What to produce: Copy out each line of the listing below in which the string "Hyperion" occurs.

Provided records:
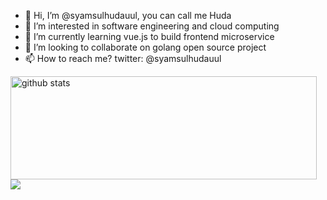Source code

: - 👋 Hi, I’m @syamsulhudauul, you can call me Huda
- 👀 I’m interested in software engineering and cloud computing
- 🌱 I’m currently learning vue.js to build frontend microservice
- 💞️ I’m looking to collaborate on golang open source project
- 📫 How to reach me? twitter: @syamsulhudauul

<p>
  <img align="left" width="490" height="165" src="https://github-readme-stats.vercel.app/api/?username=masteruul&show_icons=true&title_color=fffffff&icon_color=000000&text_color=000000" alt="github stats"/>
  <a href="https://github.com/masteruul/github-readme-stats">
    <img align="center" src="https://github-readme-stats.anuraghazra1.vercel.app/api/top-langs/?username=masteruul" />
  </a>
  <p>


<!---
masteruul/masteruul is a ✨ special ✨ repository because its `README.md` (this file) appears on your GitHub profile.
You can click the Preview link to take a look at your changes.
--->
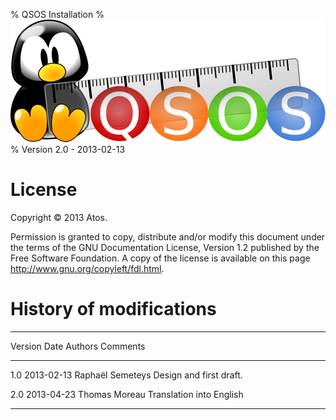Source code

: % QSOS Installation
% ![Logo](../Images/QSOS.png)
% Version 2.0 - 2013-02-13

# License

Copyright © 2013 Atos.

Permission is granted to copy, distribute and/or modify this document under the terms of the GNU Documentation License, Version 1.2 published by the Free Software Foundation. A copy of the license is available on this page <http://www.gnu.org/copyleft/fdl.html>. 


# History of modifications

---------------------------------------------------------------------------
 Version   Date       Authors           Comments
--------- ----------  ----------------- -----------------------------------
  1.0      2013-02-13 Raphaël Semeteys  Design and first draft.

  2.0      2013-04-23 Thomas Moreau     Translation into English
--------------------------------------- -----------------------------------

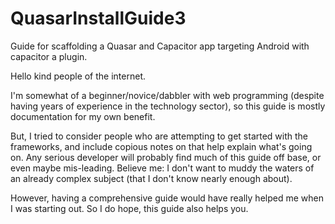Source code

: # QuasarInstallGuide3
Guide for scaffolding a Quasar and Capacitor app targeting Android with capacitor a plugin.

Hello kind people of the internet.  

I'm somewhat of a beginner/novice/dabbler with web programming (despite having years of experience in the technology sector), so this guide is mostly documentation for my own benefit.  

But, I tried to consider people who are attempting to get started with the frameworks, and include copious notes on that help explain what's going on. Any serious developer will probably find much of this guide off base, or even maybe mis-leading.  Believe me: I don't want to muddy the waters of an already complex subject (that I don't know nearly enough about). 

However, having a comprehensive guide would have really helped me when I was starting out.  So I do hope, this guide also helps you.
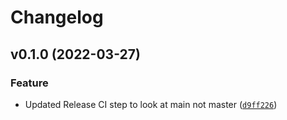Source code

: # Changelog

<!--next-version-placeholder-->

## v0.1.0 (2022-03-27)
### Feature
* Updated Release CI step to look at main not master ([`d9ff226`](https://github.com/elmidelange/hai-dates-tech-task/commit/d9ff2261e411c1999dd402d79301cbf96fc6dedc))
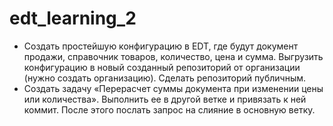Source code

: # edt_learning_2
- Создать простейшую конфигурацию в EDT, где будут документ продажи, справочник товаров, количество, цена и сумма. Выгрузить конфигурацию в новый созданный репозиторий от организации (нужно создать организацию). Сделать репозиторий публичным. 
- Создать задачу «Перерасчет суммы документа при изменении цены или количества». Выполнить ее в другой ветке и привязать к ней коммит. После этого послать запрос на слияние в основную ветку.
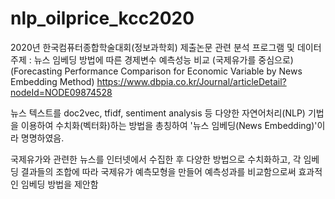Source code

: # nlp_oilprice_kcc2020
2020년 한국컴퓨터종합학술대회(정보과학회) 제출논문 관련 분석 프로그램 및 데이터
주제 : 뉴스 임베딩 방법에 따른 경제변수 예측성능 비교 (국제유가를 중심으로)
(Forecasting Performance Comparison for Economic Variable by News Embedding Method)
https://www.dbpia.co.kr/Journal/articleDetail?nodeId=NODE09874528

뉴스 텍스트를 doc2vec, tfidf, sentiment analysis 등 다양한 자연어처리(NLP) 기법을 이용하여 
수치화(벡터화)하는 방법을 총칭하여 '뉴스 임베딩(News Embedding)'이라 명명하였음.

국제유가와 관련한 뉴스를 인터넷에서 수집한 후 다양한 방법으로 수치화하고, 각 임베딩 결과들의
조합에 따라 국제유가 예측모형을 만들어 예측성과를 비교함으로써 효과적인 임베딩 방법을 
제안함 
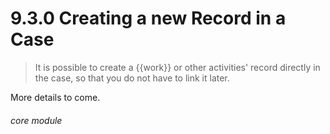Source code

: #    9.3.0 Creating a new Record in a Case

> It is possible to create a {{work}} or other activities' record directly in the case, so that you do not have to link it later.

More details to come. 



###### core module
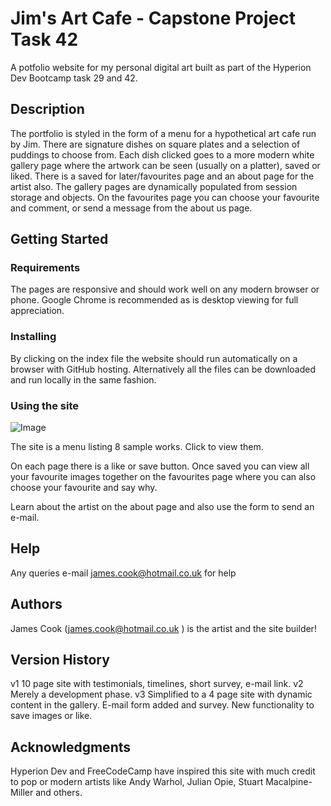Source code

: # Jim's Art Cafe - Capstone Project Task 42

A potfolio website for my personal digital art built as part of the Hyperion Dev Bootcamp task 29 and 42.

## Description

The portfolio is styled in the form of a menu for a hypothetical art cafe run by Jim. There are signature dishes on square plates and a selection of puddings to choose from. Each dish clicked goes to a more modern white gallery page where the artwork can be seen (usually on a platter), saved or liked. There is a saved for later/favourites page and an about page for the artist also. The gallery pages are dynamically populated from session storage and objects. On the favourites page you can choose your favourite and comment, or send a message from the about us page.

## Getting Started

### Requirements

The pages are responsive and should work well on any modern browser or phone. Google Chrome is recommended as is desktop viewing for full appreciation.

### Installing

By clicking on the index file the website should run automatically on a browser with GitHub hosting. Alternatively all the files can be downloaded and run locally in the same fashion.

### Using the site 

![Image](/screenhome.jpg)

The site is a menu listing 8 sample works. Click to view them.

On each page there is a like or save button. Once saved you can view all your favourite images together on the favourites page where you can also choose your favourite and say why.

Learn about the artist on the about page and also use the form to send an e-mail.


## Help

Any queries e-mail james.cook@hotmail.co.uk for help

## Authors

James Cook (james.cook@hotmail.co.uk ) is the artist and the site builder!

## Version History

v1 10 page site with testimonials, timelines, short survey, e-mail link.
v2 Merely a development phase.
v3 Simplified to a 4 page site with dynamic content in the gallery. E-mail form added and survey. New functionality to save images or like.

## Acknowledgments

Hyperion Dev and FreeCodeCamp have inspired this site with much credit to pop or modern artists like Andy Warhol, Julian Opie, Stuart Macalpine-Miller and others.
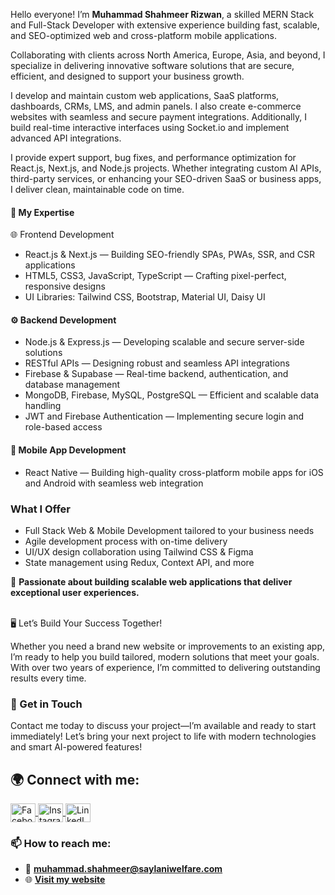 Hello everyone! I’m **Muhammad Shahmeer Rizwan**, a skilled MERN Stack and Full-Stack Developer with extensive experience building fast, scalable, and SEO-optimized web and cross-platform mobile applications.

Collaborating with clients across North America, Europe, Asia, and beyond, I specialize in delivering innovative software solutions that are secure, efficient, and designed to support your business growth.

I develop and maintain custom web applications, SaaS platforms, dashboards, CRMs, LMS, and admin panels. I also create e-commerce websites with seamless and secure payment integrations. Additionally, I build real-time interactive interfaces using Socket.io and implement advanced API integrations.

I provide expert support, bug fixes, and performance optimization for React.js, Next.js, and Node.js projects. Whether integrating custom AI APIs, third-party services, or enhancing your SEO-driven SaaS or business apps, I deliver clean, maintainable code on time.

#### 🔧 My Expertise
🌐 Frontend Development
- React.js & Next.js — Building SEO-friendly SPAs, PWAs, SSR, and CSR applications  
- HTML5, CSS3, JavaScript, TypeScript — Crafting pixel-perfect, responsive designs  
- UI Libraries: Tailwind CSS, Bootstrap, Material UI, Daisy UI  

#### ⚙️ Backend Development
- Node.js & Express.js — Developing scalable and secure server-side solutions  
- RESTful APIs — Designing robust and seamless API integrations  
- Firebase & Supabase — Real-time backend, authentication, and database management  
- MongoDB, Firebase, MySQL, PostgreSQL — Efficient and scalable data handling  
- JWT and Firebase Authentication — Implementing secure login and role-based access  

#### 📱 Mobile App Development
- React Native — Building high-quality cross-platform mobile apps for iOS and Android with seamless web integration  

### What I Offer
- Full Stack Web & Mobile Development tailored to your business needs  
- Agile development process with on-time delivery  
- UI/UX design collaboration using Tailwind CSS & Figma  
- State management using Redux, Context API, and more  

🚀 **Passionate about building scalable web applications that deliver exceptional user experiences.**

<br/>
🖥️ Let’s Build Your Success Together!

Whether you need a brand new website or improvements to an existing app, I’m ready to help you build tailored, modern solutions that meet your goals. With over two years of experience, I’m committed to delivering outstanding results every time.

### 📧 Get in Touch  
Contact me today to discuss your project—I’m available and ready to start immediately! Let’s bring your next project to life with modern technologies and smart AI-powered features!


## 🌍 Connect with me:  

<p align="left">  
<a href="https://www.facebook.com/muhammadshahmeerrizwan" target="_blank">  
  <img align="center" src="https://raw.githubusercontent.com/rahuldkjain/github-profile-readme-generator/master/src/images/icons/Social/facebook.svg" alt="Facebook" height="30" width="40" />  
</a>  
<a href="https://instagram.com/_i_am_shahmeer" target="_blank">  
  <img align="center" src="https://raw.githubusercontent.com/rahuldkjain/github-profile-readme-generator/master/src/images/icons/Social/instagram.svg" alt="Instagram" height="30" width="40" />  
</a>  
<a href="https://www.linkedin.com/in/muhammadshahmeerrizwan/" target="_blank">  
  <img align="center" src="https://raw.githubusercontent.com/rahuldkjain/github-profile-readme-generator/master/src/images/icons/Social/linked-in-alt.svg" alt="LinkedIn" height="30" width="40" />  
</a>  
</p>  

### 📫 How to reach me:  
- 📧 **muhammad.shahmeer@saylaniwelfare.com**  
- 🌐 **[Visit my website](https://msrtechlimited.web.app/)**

Solution to the exercise:
A potfolio website for my personal digital art built as part of the Hyperion Dev Bootcamp task 29 and 42.
Hyperion Dev and FreeCodeCamp have inspired this site with much credit to pop or modern artists like Andy Warhol, Julian Opie, Stuart Macalpine-Miller and others.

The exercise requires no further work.